Moldova under Lucinschi
Demokratizatsiya, Winter 2002 by Quinlan, Paul D
Politics and Economics after Ciubuc
On 25 January 1999 President Clinton, on receiving the new Moldovan ambassador to the United States, Ceslav Ciobanu, described Moldova "as a model" of democracy in Eastern Europe. A week later, on 1 February, Ciubuc suddenly announced his resignation as prime minister and Moldova again found itself in the throes of another crisis. In a press conference Ciubuc said that the main reason he tendered his resignation was because of the "impossibility" to "overcome the crisis in this country" under the present "algorithmic" government. 17 The next day Snegur proposed incumbent deputy prime minister Nicolae Andronic for the office of prime minister. But he could not even gain the approval of the second largest party in his Democratic Convention, the CDPF under Iurie Rosca, and in the process brought to the surface the bitter infighting that had been festering within the alliance coalition. 18 On 5 February Lucinschi nominated Chisinau mayor Serafim Urecheanu as prime minister designate, but Urecheanu fared no better than Andronic. After spending almost two weeks trying to form a cabinet of experts to replace the much-criticized algorithmic scheme of power sharing among the coalition parties, along with openly supporting Lucinschi's proposals for constitutional reforms to strengthen the power of the president, Urecheanu was forced to withdraw his candidacy for lack of support.

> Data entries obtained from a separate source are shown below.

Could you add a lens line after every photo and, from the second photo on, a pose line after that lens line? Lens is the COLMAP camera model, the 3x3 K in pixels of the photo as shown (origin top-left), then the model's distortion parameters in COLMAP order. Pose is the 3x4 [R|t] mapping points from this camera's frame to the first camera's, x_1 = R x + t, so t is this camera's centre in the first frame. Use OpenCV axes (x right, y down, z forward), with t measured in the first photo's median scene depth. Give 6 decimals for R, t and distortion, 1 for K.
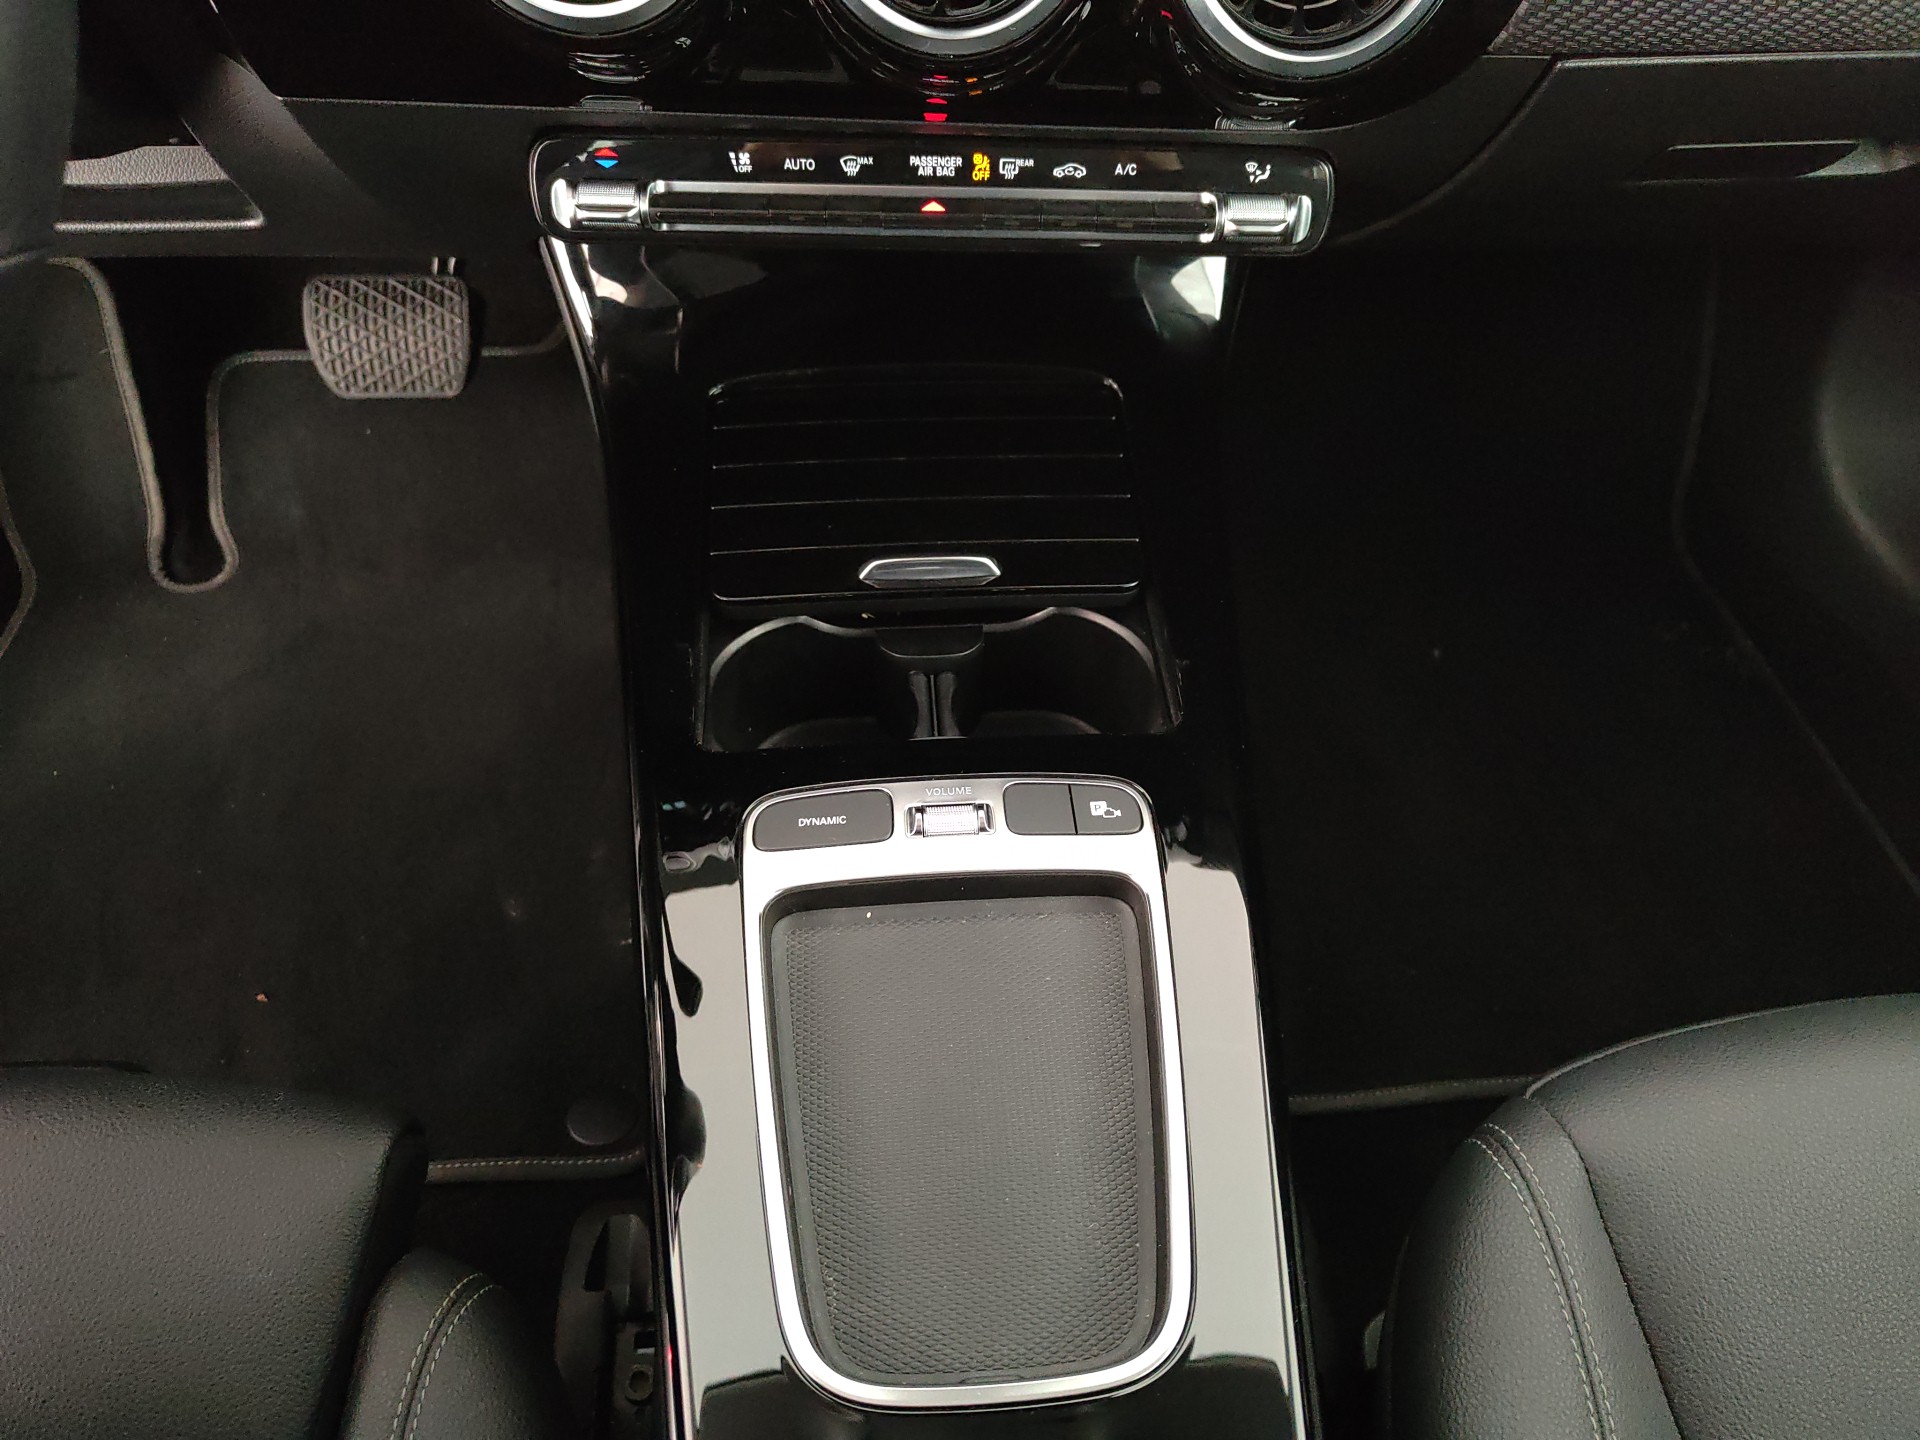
lens RADIAL K [[1378.7, 0, 992.4], [0, 1378.7, 722.4], [0, 0, 1]] dist [-0.004412, 0.003726]
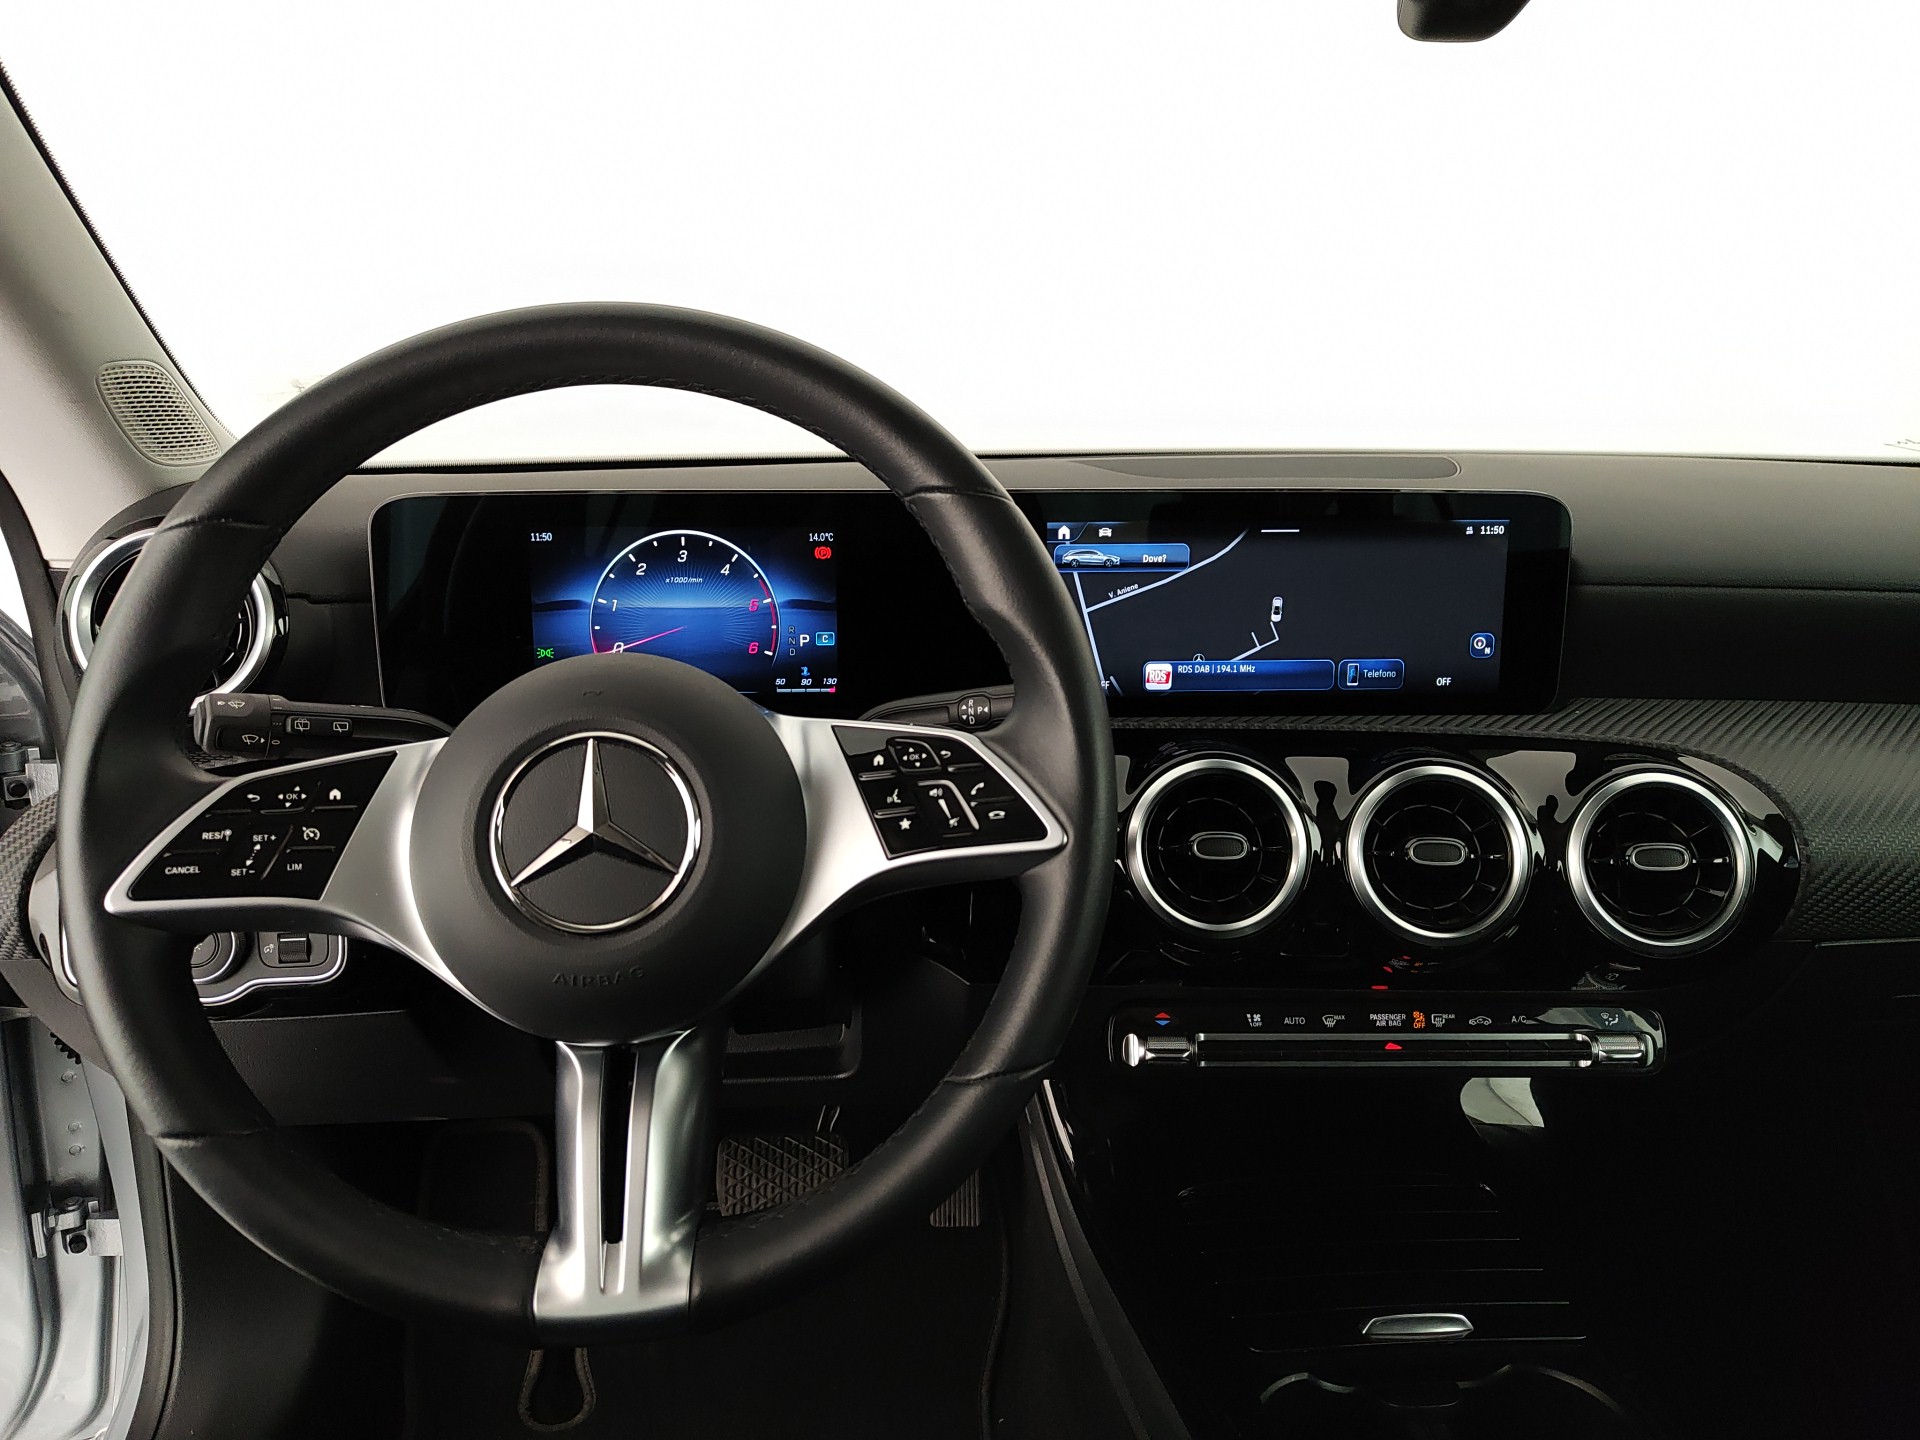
lens RADIAL K [[1362.3, 0, 960.0], [0, 1362.3, 720.0], [0, 0, 1]] dist [0.059905, -0.100529]
pose [[0.999495, -0.027569, -0.015818, -0.429727], [0.012812, 0.804876, -0.593304, 0.185555], [0.029089, 0.592802, 0.804823, -0.351191]]
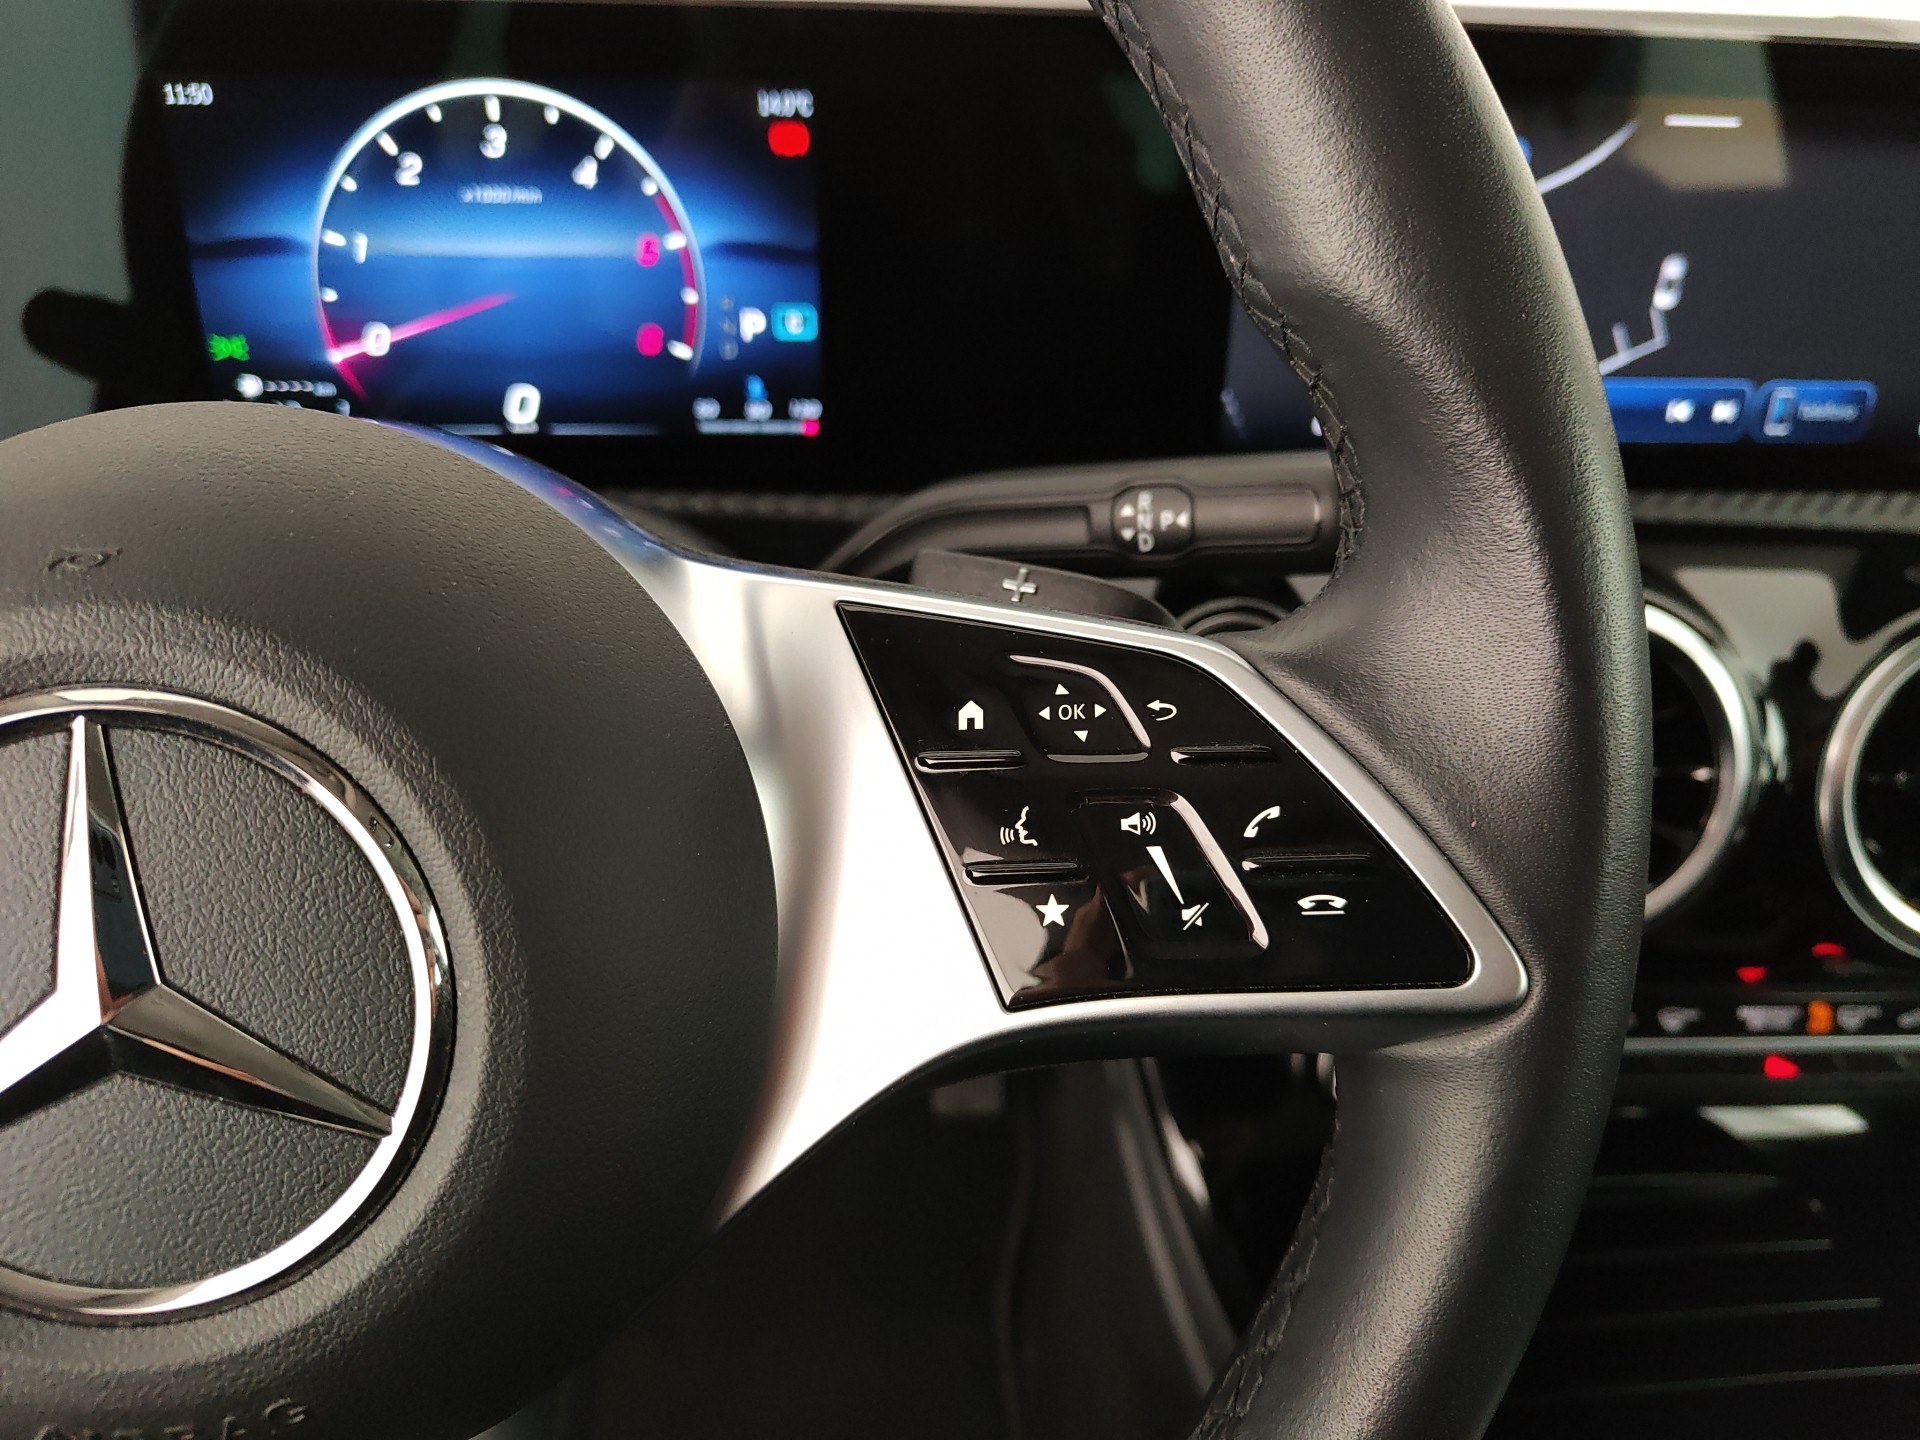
lens RADIAL K [[1399.2, 0, 960.0], [0, 1399.2, 720.0], [0, 0, 1]] dist [-0.026137, 0.001041]
pose [[0.999788, -0.016234, 0.012635, -0.512551], [0.019817, 0.924832, -0.379858, -0.237257], [-0.005519, 0.380028, 0.924958, 0.119939]]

With Urecheanu out of the way, Mircea Snegur again proposed Andronic as prime minister, only to be again sidetracked by the CDPF as its leader, Iurie Rosca, proposed Ion Sturza, the thirty-eight-year-old reform-minded deputy prime minister and economic minister in the second Ciubuc cabinet. Furious, Snegur struck back by announcing that he would support Sturza only if Rosca stepped down as deputy speaker. 19 Considering the bad blood between Lucinschi and Snegur, probably no one was surprised that Lucinschi now named Sturza prime minister designate. Unfortunately, the opera bouffe was not yet over. Shortly before Sturza was to be voted on by Parliament, Rosca announced that the CDPF would vote for him only if they were given two additional seats in the new cabinet, which the other alliance leaders rejected. Consequently, when Parliament voted on 3 March, Sturza received fifty-one of the maximum 101 votes, one vote shy of the fifty-two votes previously declared necessary by the Constitutional Court. All nine CDPF delegates abstained and thirty-seven Communist delegates voted in opposition. After Lucinschi renominated Sturza, on 12 March a second vote was taken; this time Sturza received the necessary fifty-two votes. The crucial vote was that of local civil war hero Ilie Ilascu, a parliamentary deputy who has been sitting in the Tiraspol penitentiary since 1992, who somehow smuggled out a letter voting for Sturza. How this was done--if it actually was done and was not a forgery--still remains a mystery.
The six-week political crisis could not have come at a worse time, as the economy plunged deeper into a severe recession. As a result of the political crisis, the CDPF broke from the Democratic Convention, leaving the latter with only seventeen parliamentary deputies. The fragile alliance coalition government now had only a razor-thin majority in Parliament; it was hardly in a position to continue much-needed reforms in Moldova. And during the crisis the IMF and World Bank put their Extended Fund Facility and Structural Adjustment Loan funding on hold again. Lucinschi's determination to change the country's constitutional makeup from a semipresidential to a presidential republic, reducing Parliament to a consultative role, significantly aggravated the situation. As mentioned, only two years before, during the presidential election of 1996, Lucinschi sharply criticized Snegur for a similar idea!